*** Begin section ***

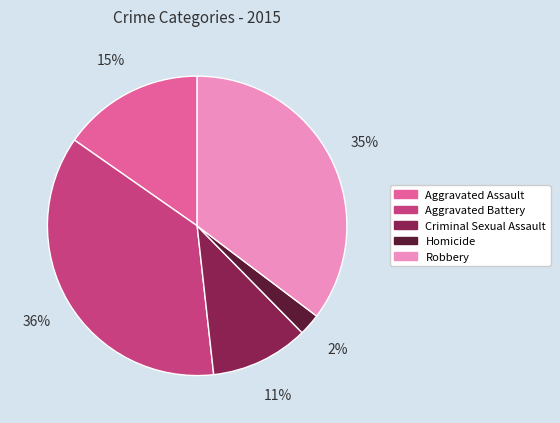

True or false: Homicide accounts for 2% of the total.

True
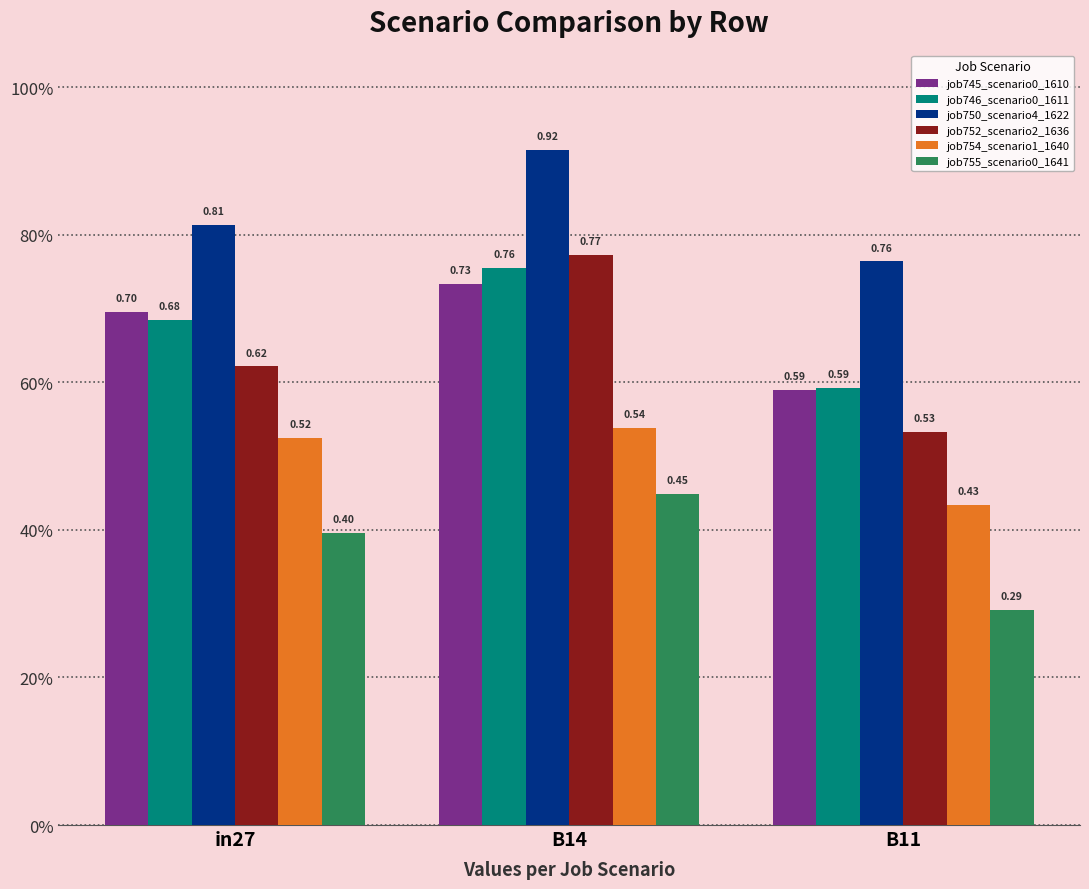

At which category is the sum across all series the highest?

B14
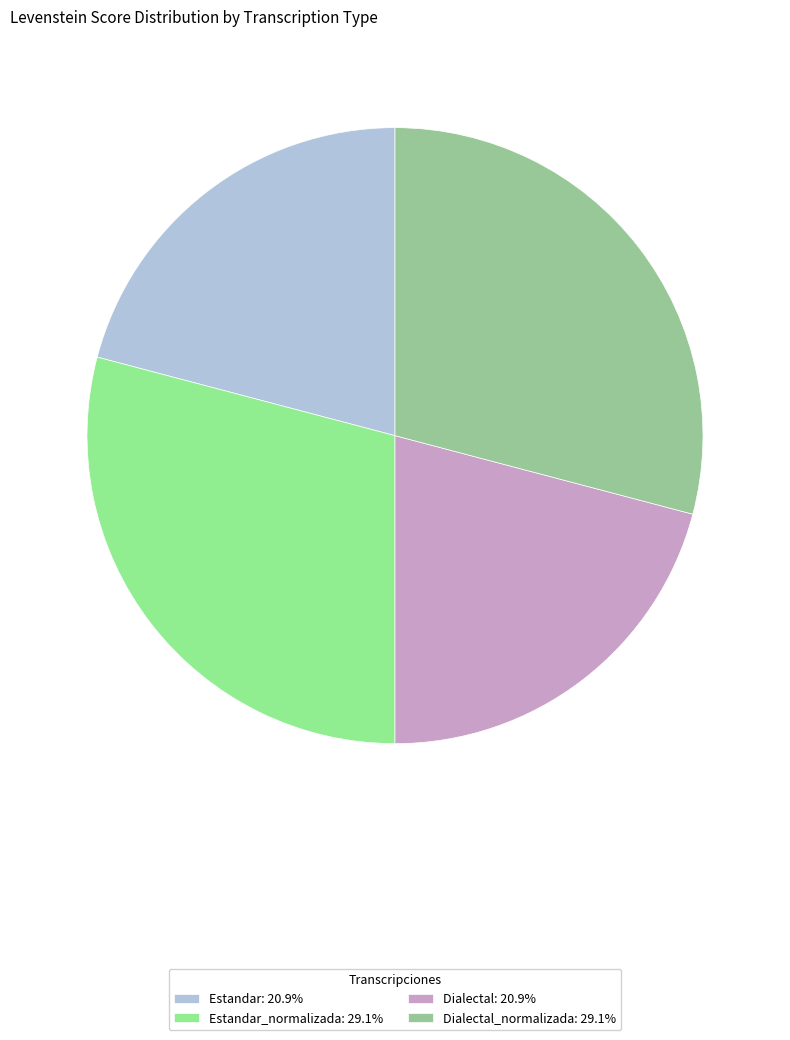

Count the number of slices in the pie.

4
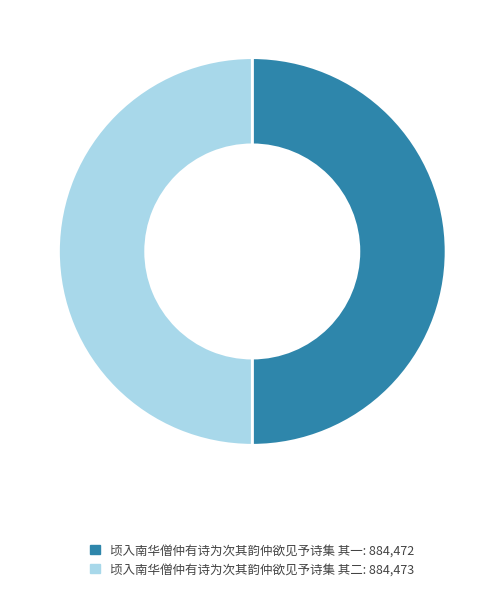

The 顷入南华僧仲有诗为次其韵仲欲见予诗集 其一 slice represents 50% of the pie. True or false?

True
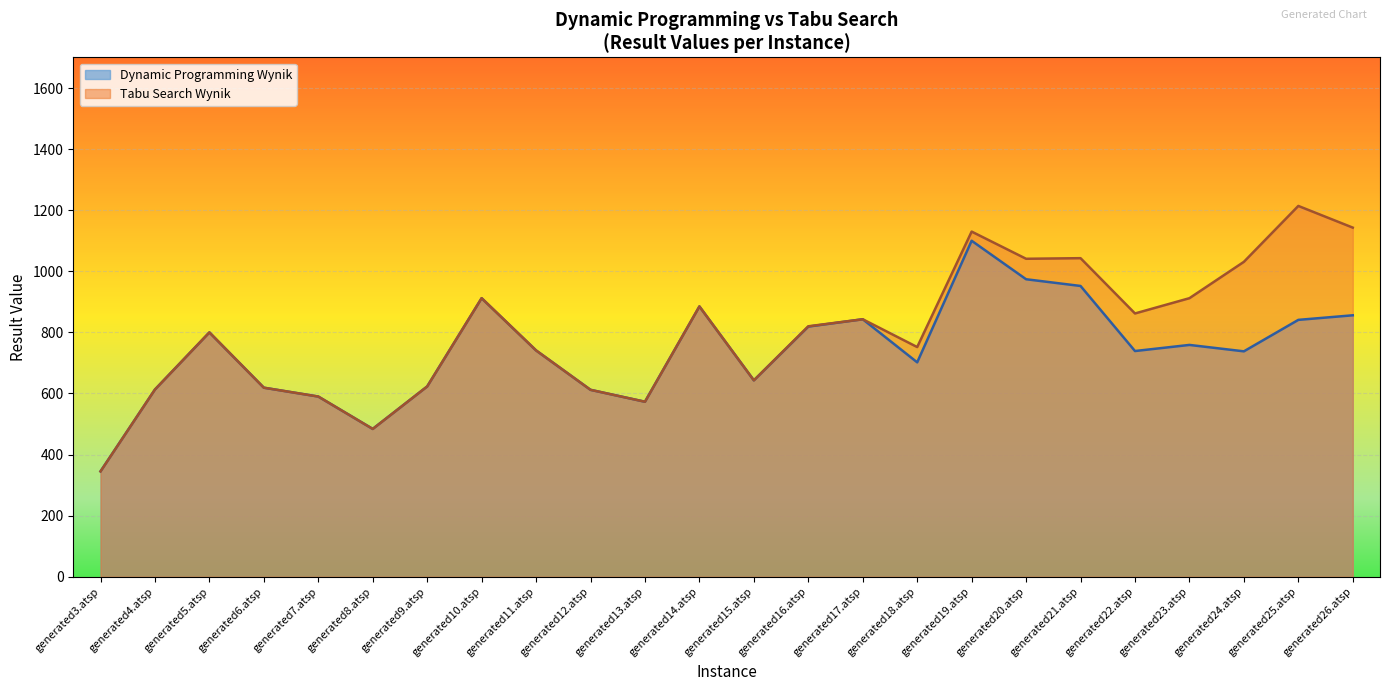

Is it true that Dynamic Programming Wynik equals 912 at generated10.atsp?

True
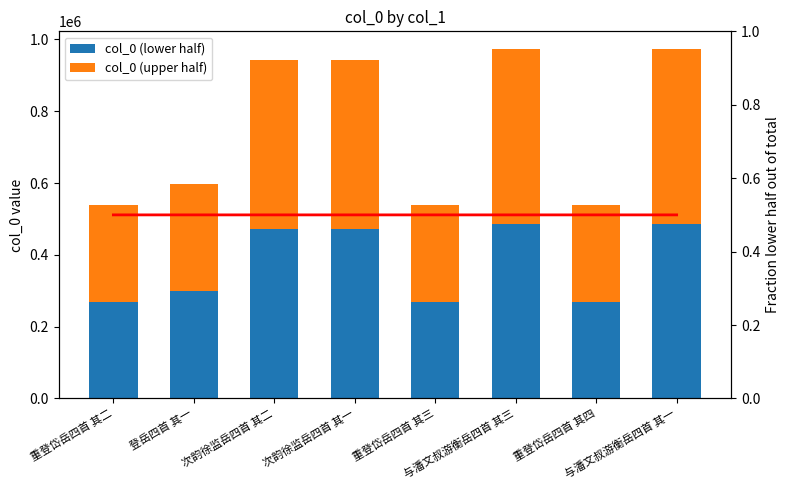

Reading left to right, what are all the values shown in this chart?

col_0 (lower half): 269292.0	298855.0	471925.0	471925.0	269292.0	486860.0	269293.0	486861.0
col_0 (upper half): 269292.0	298856.0	471925.0	471926.0	269293.0	486861.0	269293.0	486862.0
Fraction lower/total: 0.5	0.5	0.5	0.5	0.5	0.5	0.5	0.5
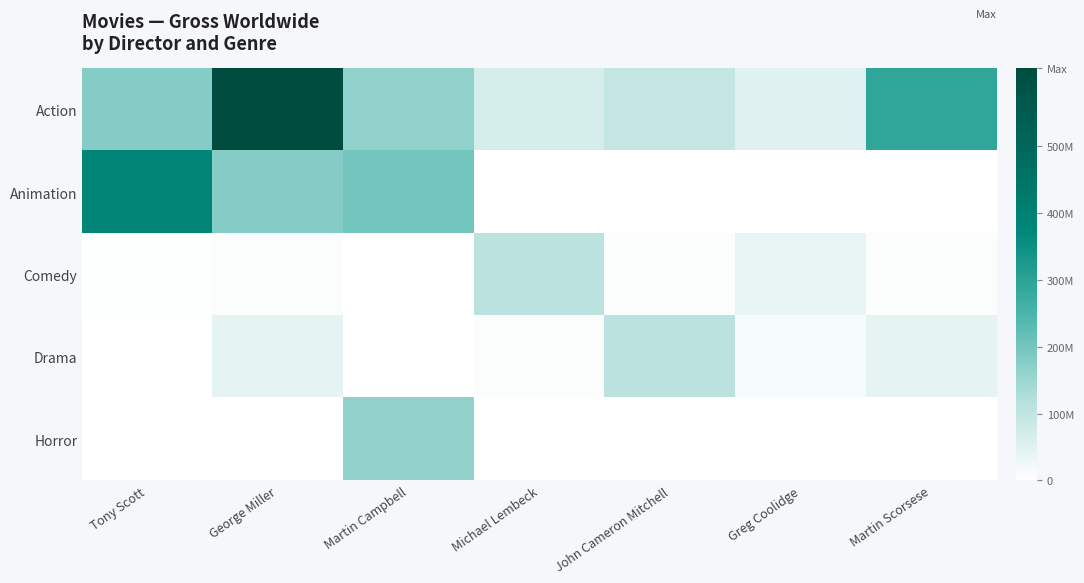

Reading left to right, list all the values displayed in this chart.

Action: Tony Scott=180557550	George Miller=616505162	Martin Campbell=164874275	Michael Lembeck=65900249	John Cameron Mitchell=94973540	Greg Coolidge=51764406	Martin Scorsese=291481358
Animation: Tony Scott=384336108	George Miller=178281554	Martin Campbell=200811689	Michael Lembeck=0	John Cameron Mitchell=0	Greg Coolidge=0	Martin Scorsese=0
Comedy: Tony Scott=4630045	George Miller=5925637	Martin Campbell=2034470	Michael Lembeck=110768122	John Cameron Mitchell=5557564	Greg Coolidge=38528984	Martin Scorsese=7460797
Drama: Tony Scott=558588	George Miller=42269923	Martin Campbell=869352	Michael Lembeck=5710236	John Cameron Mitchell=109676311	Greg Coolidge=14821658	Martin Scorsese=42472472
Horror: Tony Scott=28497	George Miller=719135	Martin Campbell=164874275	Michael Lembeck=0	John Cameron Mitchell=0	Greg Coolidge=0	Martin Scorsese=0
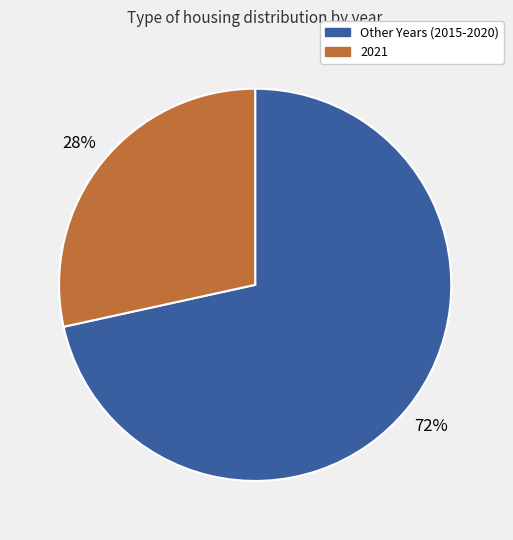

Which has a higher value, Other Years (2015-2020) or 2021?

Other Years (2015-2020)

*** End section ***

Task
Swap every "chart" in these lines for "graph" and write the lines out again with nothing else changed. Leave the pictures out.

Expected answer
True or false: Homicide accounts for 2% of the total.

True

At which category is the sum across all series the highest?

B14

Count the number of slices in the pie.

4

The 顷入南华僧仲有诗为次其韵仲欲见予诗集 其一 slice represents 50% of the pie. True or false?

True

Is it true that Dynamic Programming Wynik equals 912 at generated10.atsp?

True

Reading left to right, what are all the values shown in this graph?

col_0 (lower half): 269292.0	298855.0	471925.0	471925.0	269292.0	486860.0	269293.0	486861.0
col_0 (upper half): 269292.0	298856.0	471925.0	471926.0	269293.0	486861.0	269293.0	486862.0
Fraction lower/total: 0.5	0.5	0.5	0.5	0.5	0.5	0.5	0.5

Reading left to right, list all the values displayed in this graph.

Action: Tony Scott=180557550	George Miller=616505162	Martin Campbell=164874275	Michael Lembeck=65900249	John Cameron Mitchell=94973540	Greg Coolidge=51764406	Martin Scorsese=291481358
Animation: Tony Scott=384336108	George Miller=178281554	Martin Campbell=200811689	Michael Lembeck=0	John Cameron Mitchell=0	Greg Coolidge=0	Martin Scorsese=0
Comedy: Tony Scott=4630045	George Miller=5925637	Martin Campbell=2034470	Michael Lembeck=110768122	John Cameron Mitchell=5557564	Greg Coolidge=38528984	Martin Scorsese=7460797
Drama: Tony Scott=558588	George Miller=42269923	Martin Campbell=869352	Michael Lembeck=5710236	John Cameron Mitchell=109676311	Greg Coolidge=14821658	Martin Scorsese=42472472
Horror: Tony Scott=28497	George Miller=719135	Martin Campbell=164874275	Michael Lembeck=0	John Cameron Mitchell=0	Greg Coolidge=0	Martin Scorsese=0

Which has a higher value, Other Years (2015-2020) or 2021?

Other Years (2015-2020)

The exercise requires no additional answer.